• Supplied text

*** Begin section ***

By: Ryan Ayers
As our population grows and we use more natural resources than ever, the issue of renewable energy sources becomes ever more pressing. Innovation isn’t only important in the business world, it’s also crucial for ensuring the future of our planet.
Fortunately, many innovative and uber-smart scientists have been on the task of experimenting and analyzing data to developing new, cleaner energy sources that may eventually replace fossil fuels like coal, gas and oil. Though solar and wind power get a lot of attention, there’s a lot more out there when it comes to renewable energy sources. Here are 5 of the most innovative—though these are far from the only odd options that have been explored.
1. Wave Power
Though it’s gotten less attention than its close relatives wind, water, and solar powers, wave power is being explored as an alternative renewable energy source. In order to harness the power of the waves, offshore wave energy converters are constructed. As of now, this type of renewable energy is still in experimental stages, but considering the open space available in the ocean, and the tremendous amount of energy it produces, wave power could one day be a viable source of efficient renewable energy.
2. Printable Solar Panels
Solar panels are showing up on houses all over the world! As clean energy goes, it’s a cost-effective way for people to power their homes. Making solar panels for devices of any size just got a whole lot easier with printable solar panels. Solar inks are used on rolls of plastic, rather than building panels made from silicon—an easy and inexpensive option for applying solar cells to small electronics, windows, and just about anything else you can think of. Once the solar panels are added, it’s an almost limitless source of renewable energy!

*** End section ***

• Bounding box prediction data

*** Begin section ***

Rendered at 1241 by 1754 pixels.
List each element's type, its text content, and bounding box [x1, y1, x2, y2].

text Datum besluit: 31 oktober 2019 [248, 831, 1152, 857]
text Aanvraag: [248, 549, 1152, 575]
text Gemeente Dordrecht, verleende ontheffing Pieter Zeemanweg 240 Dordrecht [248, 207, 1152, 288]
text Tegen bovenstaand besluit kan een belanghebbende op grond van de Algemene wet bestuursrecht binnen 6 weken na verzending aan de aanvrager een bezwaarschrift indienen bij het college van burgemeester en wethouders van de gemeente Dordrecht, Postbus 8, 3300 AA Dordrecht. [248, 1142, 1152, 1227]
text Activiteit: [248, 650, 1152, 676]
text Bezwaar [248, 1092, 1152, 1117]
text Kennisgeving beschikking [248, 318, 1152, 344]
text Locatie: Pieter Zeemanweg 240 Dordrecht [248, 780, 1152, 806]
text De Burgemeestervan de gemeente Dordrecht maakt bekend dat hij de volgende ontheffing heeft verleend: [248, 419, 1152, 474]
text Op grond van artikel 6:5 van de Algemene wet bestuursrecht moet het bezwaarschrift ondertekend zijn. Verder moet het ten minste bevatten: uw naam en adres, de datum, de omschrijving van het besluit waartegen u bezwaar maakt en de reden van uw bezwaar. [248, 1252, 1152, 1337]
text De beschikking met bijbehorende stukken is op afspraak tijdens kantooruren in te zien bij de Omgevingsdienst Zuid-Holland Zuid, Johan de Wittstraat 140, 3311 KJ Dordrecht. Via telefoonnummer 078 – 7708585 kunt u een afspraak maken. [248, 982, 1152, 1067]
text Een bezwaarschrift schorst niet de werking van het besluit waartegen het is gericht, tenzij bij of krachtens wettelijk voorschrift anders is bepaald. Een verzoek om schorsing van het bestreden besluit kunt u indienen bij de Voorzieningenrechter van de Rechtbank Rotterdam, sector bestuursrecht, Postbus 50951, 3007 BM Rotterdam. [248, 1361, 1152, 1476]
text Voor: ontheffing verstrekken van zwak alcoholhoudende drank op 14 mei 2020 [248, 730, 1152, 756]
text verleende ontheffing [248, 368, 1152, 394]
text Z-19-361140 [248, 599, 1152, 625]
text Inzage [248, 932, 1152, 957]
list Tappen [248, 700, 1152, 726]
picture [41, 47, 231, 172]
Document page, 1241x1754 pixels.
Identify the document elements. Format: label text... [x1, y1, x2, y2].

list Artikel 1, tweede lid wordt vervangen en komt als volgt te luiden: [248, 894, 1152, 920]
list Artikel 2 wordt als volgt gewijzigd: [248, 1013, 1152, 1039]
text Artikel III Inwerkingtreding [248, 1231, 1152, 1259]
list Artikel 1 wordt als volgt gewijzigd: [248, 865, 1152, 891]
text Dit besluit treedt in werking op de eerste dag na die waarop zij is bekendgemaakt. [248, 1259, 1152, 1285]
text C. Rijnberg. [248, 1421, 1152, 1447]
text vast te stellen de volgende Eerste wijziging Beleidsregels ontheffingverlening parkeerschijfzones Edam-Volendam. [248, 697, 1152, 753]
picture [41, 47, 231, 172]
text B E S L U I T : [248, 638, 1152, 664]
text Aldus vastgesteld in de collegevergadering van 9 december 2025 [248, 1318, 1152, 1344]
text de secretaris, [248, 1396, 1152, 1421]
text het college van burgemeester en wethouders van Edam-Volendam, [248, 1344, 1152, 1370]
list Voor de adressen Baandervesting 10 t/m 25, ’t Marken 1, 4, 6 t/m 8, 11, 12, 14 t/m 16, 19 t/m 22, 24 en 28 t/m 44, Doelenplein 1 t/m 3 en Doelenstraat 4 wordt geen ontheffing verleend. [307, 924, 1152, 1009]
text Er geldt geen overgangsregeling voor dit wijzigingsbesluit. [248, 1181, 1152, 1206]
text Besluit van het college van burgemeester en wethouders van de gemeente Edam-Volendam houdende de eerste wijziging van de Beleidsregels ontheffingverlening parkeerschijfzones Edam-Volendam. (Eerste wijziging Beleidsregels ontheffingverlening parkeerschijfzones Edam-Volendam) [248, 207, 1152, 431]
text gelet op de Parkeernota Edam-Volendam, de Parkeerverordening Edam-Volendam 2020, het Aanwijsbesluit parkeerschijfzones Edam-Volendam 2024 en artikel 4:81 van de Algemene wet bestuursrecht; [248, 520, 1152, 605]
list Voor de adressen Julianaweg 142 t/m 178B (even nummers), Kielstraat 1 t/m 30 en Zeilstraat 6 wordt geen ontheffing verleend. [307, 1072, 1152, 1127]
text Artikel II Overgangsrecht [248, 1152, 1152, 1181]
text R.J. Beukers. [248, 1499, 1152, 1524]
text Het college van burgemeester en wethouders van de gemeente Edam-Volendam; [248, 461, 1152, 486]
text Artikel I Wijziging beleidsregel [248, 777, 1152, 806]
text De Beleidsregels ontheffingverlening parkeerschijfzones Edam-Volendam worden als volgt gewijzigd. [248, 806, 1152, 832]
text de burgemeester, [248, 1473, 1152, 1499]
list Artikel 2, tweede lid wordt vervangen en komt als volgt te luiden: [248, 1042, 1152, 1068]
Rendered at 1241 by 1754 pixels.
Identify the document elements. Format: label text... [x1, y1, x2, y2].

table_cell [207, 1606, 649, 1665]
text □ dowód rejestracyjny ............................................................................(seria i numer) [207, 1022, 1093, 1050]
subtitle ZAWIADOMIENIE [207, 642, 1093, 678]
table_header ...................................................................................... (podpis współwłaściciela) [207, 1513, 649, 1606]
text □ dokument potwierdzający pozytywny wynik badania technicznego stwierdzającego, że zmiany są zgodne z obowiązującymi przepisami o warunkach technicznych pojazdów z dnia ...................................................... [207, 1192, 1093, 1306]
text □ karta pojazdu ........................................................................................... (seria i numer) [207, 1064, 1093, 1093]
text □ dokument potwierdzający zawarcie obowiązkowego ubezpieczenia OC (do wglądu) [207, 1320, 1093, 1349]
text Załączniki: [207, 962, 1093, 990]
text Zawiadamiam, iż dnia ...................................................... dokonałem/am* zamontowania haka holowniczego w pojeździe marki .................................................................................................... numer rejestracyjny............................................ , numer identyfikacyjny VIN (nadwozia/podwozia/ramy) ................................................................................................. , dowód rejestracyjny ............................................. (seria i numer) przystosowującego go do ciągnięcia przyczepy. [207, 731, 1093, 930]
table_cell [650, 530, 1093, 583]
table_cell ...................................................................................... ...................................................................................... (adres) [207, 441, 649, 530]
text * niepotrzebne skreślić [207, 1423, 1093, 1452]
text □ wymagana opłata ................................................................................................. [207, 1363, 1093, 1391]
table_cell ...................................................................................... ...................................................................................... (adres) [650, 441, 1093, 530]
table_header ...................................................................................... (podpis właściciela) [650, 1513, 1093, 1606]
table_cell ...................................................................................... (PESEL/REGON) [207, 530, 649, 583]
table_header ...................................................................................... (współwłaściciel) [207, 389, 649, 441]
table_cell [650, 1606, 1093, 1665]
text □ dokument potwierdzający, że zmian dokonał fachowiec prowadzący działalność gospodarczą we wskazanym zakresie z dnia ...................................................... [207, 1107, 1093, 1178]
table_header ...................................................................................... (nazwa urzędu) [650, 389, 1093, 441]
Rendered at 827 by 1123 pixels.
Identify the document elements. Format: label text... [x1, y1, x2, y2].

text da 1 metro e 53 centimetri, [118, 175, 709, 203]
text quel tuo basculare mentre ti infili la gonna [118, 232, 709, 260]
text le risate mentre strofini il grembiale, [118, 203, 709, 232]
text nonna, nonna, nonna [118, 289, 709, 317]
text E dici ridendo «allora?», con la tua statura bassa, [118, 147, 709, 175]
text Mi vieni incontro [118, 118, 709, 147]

*** End section ***

• Work to complete
(a) Summarize the text on renewable energy sources in two sentences.
(b) Reproduce the part of the text on renewable energy sources starting with "Fortunately, many innovative" and going on through "have been explored.".

• Task solutions
(a) As the population grows and uses more natural resources, renewable energy becomes more pressing, and scientists are developing cleaner sources beyond solar and wind that may eventually replace fossil fuels. Wave power, captured by offshore wave energy converters, is still experimental but could one day be viable, while printable solar panels use solar inks on rolls of plastic as an easy and inexpensive way to apply solar cells to small electronics, windows and more.

(b)
Fortunately, many innovative and uber-smart scientists have been on the task of experimenting and analyzing data to developing new, cleaner energy sources that may eventually replace fossil fuels like coal, gas and oil. Though solar and wind power get a lot of attention, there’s a lot more out there when it comes to renewable energy sources. Here are 5 of the most innovative—though these are far from the only odd options that have been explored.